Context:
India’s industrial recovery slowed sharply in December, with output growing just 0.4% year-on-year, and manufacturing activity contracting 0.1%, as per official estimates for the Index of Industrial Production (IIP). Electricity output grew 2.8%, while mining activity rose 2.6%.
- Data shows capital goods, consumer durables output shrank signalling poor investment, consumption
Relevance:
GS-III: Indian Economy (Growth and Development of Indian Economy, Inflation)
Dimensions of the Article:
- What is Index of Industrial Production (IIP)?
- About Index of Eight Core Industries:
- Significance of IIP:
What is Index of Industrial Production (IIP)?
- The Index of Industrial Production (IIP) is an index that shows the growth rates in different industry groups of the economy in a fixed period of time.
- It is compiled and published MONTHLY by the National Statistical Office (NSO), Ministry of Statistics and Programme Implementation.
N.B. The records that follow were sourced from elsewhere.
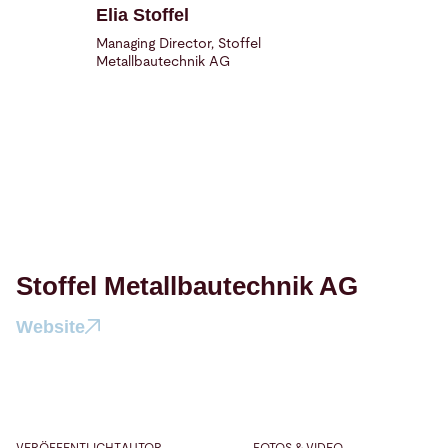
Elia Stoffel
Managing Director, Stoffel
Metallbautechnik AG
Stoffel Metallbautechnik AG
Website
VERÖFFENTLICHT
AUTOR
FOTOS & VIDEO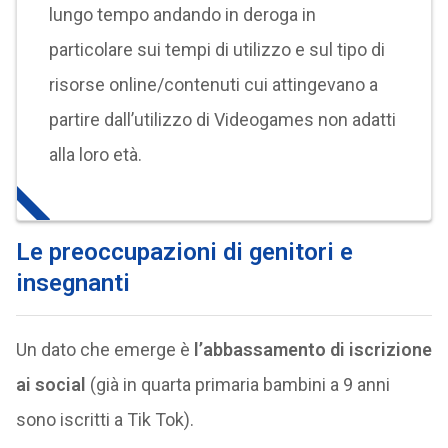
lungo tempo andando in deroga in
particolare sui tempi di utilizzo e sul tipo di
risorse online/contenuti cui attingevano a
partire dall’utilizzo di Videogames non adatti
alla loro età.
Le preoccupazioni di genitori e
insegnanti
Un dato che emerge è
l’abbassamento di iscrizione
ai social
(già in quarta primaria bambini a 9 anni
sono iscritti a Tik Tok).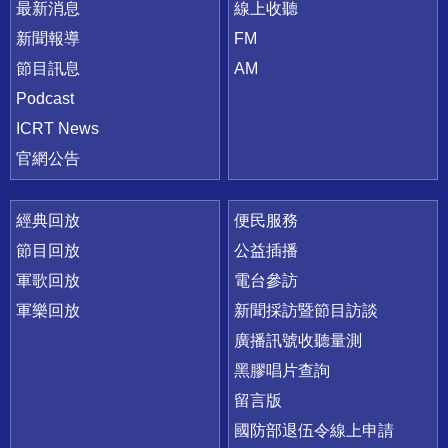
最新消息
線上收聽
新聞報導
FM
節目訊息
AM
Podcast
ICRT News
官網公告
經典回放
便民服務
節目回放
公益插播
軍歌回放
電台參訪
軍樂回放
新聞採訪暨節目訪談
廣播訊號收聽量測
黑膠唱片查詢
留言版
國防部退伍令線上申請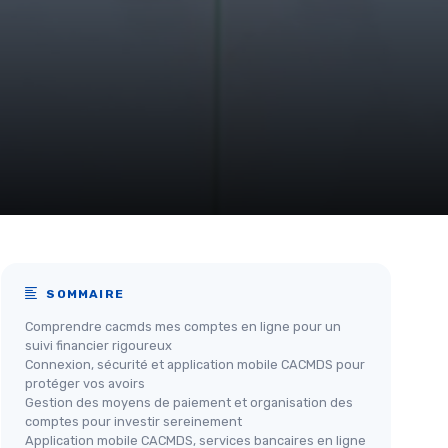
SOMMAIRE
Comprendre cacmds mes comptes en ligne pour un
suivi financier rigoureux
Connexion, sécurité et application mobile CACMDS pour
protéger vos avoirs
Gestion des moyens de paiement et organisation des
comptes pour investir sereinement
Application mobile CACMDS, services bancaires en ligne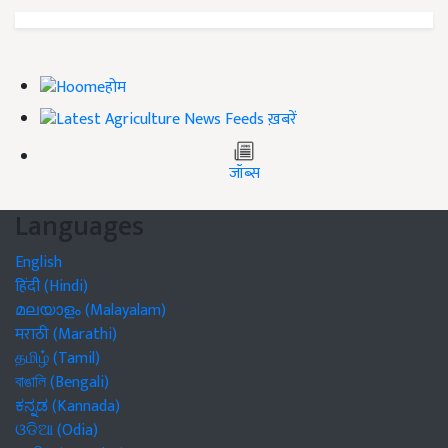
होम
ख़बरें
जॉब्स
Languages
English
हिंदी (Hindi)
മലയാളം (Malayalam)
मराठी (Marathi)
தமிழ் (Tamil)
বাঙালি (Bengali)
ಕನ್ನಡ (Kannada)
ଓଡିଆ (Odia)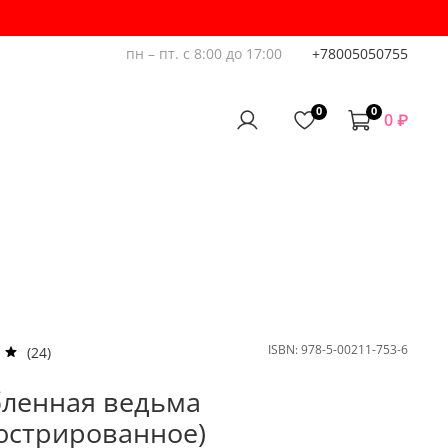
пн – пт. с 8:00 до 17:00
+78005050755
0
0
0 ₽
ISBN:
978-5-00211-753-6
(24)
ленная ведьма
юстрированное)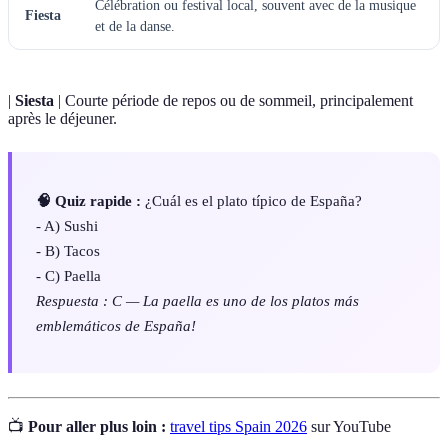
Célébration ou festival local, souvent avec de la musique
Fiesta
et de la danse.
|
Siesta
| Courte période de repos ou de sommeil, principalement
après le déjeuner.
🧠 Quiz rapide :
¿Cuál es el plato típico de España?
- A) Sushi
- B) Tacos
- C) Paella
Respuesta : C — La paella es uno de los platos más
emblemáticos de España!
📺
Pour aller plus loin :
travel tips Spain 2026
sur YouTube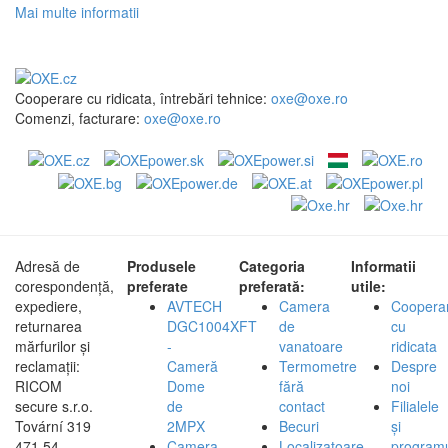
Mai multe informatii
Cooperare cu ridicata, întrebări tehnice:
oxe@oxe.ro
Comenzi, facturare:
oxe@oxe.ro
Adresă de
Produsele
Categoria
Informatii
corespondență,
preferate
preferată:
utile:
expediere,
AVTECH
Camera
Coopera
returnarea
DGC1004XFT
de
cu
mărfurilor și
-
vanatoare
ridicata
reclamații:
Cameră
Termometre
Despre
RICOM
Dome
fără
noi
secure s.r.o.
de
contact
Filialele
Tovární 319
2MPX
Becuri
și
471 54,
Camera
Localizatoare
program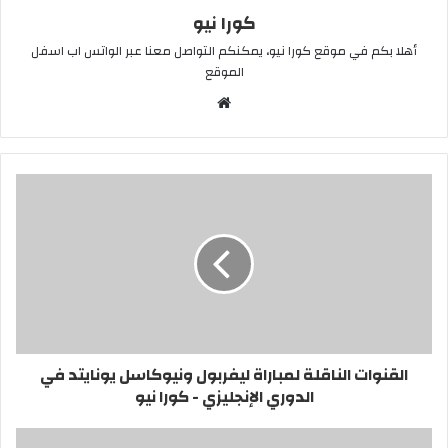
كورا نيو
أهلا بكم في موقع كورا نيو، يمكنكم التواصل معنا عبر الواتس اب اسفل
الموقع
موقع
الويب
القنوات الناقلة لمباراة ليفربول ونيوكاسل يونايتد في
الدوري الإنجليزي - كورا نيو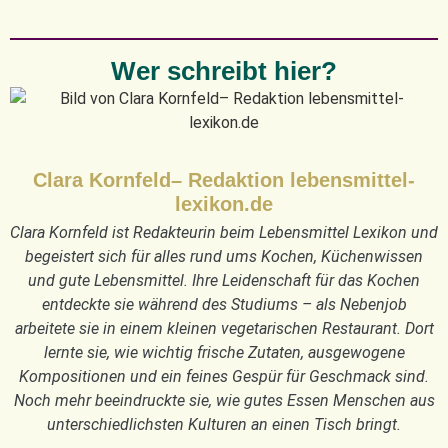
Wer schreibt hier?
Clara Kornfeld– Redaktion lebensmittel-
lexikon.de
Clara Kornfeld ist Redakteurin beim Lebensmittel Lexikon und
begeistert sich für alles rund ums Kochen, Küchenwissen
und gute Lebensmittel. Ihre Leidenschaft für das Kochen
entdeckte sie während des Studiums – als Nebenjob
arbeitete sie in einem kleinen vegetarischen Restaurant. Dort
lernte sie, wie wichtig frische Zutaten, ausgewogene
Kompositionen und ein feines Gespür für Geschmack sind.
Noch mehr beeindruckte sie, wie gutes Essen Menschen aus
unterschiedlichsten Kulturen an einen Tisch bringt.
- Base Year for IIP is 2011-2012.
- IIP is a composite indicator that measures the growth rate of industry groups classified under:
- Broad sectors, namely, Mining, Manufacturing, and Electricity.
- Use-based sectors, namely Basic Goods, Capital Goods, and Intermediate Goods
About Index of Eight Core Industries:
- The Eight Core Industries comprise 40.27% of the weight of items included in the Index of Industrial Production (IIP).
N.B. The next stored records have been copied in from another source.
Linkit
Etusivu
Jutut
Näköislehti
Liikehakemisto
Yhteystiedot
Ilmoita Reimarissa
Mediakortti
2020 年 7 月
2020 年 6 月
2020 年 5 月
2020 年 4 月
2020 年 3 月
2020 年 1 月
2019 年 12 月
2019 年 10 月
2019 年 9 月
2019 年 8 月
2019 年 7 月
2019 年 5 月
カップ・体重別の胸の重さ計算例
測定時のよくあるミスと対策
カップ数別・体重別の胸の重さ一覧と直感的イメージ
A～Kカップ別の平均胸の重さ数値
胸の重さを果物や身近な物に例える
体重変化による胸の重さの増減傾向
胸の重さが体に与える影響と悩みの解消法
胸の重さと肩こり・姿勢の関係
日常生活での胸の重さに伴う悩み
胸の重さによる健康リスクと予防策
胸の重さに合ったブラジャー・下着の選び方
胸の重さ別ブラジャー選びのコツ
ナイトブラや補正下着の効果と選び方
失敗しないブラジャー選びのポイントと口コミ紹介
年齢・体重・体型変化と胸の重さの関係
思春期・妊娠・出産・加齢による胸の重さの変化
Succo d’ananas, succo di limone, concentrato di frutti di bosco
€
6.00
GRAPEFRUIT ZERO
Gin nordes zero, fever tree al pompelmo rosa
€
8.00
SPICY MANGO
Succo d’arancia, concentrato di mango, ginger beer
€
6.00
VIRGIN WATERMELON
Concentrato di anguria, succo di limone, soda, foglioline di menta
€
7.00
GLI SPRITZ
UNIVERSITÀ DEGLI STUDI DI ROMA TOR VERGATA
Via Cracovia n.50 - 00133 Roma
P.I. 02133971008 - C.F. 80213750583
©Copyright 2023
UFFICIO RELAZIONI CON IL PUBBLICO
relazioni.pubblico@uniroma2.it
Released by: The Office of the Economic Adviser, Department for Promotion of Industry and Internal Trade
Base year: 2011-12
Below image attached Eight Core Industries based on their weightage.
Significance of IIP:
- IIP is the only measure on the physical volume of production.
- It is used by government agencies including the Ministry of Finance, the Reserve Bank of India, etc., for policy-making purposes.
- IIP remains extremely relevant for the calculation of the quarterly and advance GDP estimates.